There is no firm historical evidence for the amazing claim that Jesus married Mary Magdalene and that she bore Him children, which then became part of a royal line of Merovingian Kings, protected by the Knights Templar and then by the Priory of Sion. This is interesting stuff for a fantasy novel, but not historically proven.
The claim of the proponent, Teabing, in The Da Vinci Code is that the early followers of Jesus did not believe that He was Divine, but that this doctrine was first created by Constantine and promoted at the Council of Nicea in 325 AD.
In fact, although Prof. Bart D. Ehrman points out in his book, Lost Christianities: Christian Scriptures and the Battles over Authentication, Chantilly, Virginia, The Teaching Company, 2002, that there was much dispute and disagreement in the early Church, nevertheless in the 2nd century AD, there arose the Marcionites who took Jesus’ divinity to such lengths, they declared Him to be only God, and not a man. Belief in Christ’s Divinity was not something just created by Constantine or the Council of Nicea, and the Gospels themselves affirmed it. Many Christian martyrs went to their deaths affirming Christ’s Divinity rather than deny it.
The early Christian Church wanted to anchor Jesus in historical reality and not be subject to philosophical fables of Gnostics. As Olsen and Miesel say, the Gnostic version of Jesus is "a phantom-like creature who lectures at length about "the deficiency of aeons", "the mother", "the Arrogant One" and "the archons"-all terms that only the Gnostic elite would comprehend, hence their gnostic - secret knowledge - character." http:// www. Envoymagazine.com/PlanetEnvoy/Review-DaVinci-part2-Full. htm
Constantine did not cynically manipulate Christians into a belief in Christ’s divinity that they did not have before: he reaffirmed it, and gave it state backing. References to Christianity’s alleged borrowing from other religions ignore major differences rather than similarities; secondly the "mystery religions" did not come into being before the end of the 1st century, long after Christian writers had written the Gospel accounts.

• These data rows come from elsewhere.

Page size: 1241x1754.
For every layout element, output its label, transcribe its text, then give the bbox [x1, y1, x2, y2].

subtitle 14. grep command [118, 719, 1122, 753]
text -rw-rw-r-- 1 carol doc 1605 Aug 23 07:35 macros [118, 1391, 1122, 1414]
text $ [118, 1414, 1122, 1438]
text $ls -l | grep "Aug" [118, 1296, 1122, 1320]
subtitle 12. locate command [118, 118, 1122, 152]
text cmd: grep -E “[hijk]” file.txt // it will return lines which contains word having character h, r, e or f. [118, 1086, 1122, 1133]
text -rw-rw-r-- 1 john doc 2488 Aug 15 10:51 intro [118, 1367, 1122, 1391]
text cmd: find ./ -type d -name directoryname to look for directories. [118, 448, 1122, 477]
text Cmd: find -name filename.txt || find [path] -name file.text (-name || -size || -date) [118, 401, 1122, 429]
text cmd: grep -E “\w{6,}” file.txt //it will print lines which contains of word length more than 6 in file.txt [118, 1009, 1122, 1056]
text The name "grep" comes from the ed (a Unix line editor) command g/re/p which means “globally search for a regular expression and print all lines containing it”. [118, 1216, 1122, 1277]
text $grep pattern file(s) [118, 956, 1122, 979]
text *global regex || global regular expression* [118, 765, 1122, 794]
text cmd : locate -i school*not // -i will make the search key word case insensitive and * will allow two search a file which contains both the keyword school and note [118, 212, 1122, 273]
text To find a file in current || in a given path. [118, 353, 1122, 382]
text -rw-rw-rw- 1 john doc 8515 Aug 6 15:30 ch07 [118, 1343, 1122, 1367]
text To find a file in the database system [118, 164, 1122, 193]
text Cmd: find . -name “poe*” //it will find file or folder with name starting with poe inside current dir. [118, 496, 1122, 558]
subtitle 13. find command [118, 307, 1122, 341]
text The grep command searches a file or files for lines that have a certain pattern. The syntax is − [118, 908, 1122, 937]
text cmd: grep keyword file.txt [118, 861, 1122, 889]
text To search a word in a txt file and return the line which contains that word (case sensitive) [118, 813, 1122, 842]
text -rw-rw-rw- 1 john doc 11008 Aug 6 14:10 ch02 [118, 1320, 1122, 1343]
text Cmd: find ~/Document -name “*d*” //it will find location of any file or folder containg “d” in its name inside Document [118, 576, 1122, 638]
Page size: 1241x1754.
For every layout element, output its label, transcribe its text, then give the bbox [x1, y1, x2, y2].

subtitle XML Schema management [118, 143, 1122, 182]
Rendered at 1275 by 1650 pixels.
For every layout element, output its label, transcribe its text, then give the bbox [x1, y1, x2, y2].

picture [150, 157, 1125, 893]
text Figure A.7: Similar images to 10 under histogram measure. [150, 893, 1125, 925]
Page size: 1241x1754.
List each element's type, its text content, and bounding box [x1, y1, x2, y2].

The Council of Nicea was set up largely by the desire of Constantine and his Council to end disunity caused by the Arian heresy, which taught that Jesus was not fully Divine, and did not coexist with God the Father but was a created being, and thus a lesser god.
The problem in dealing with Dan Brown’s book is the wide variety of false assumptions and anti-historical analysis being made. One of the best analyses of it is The Da Vinci Hoax: Exposing The Errors in the Da Vinci Hoax, by Carl Olsen and Sandra Miesel. Ft.Collins, Ignatius Press, 2004. But few theologians can give credence to such a collection of bogus history as The Da Vinci Code.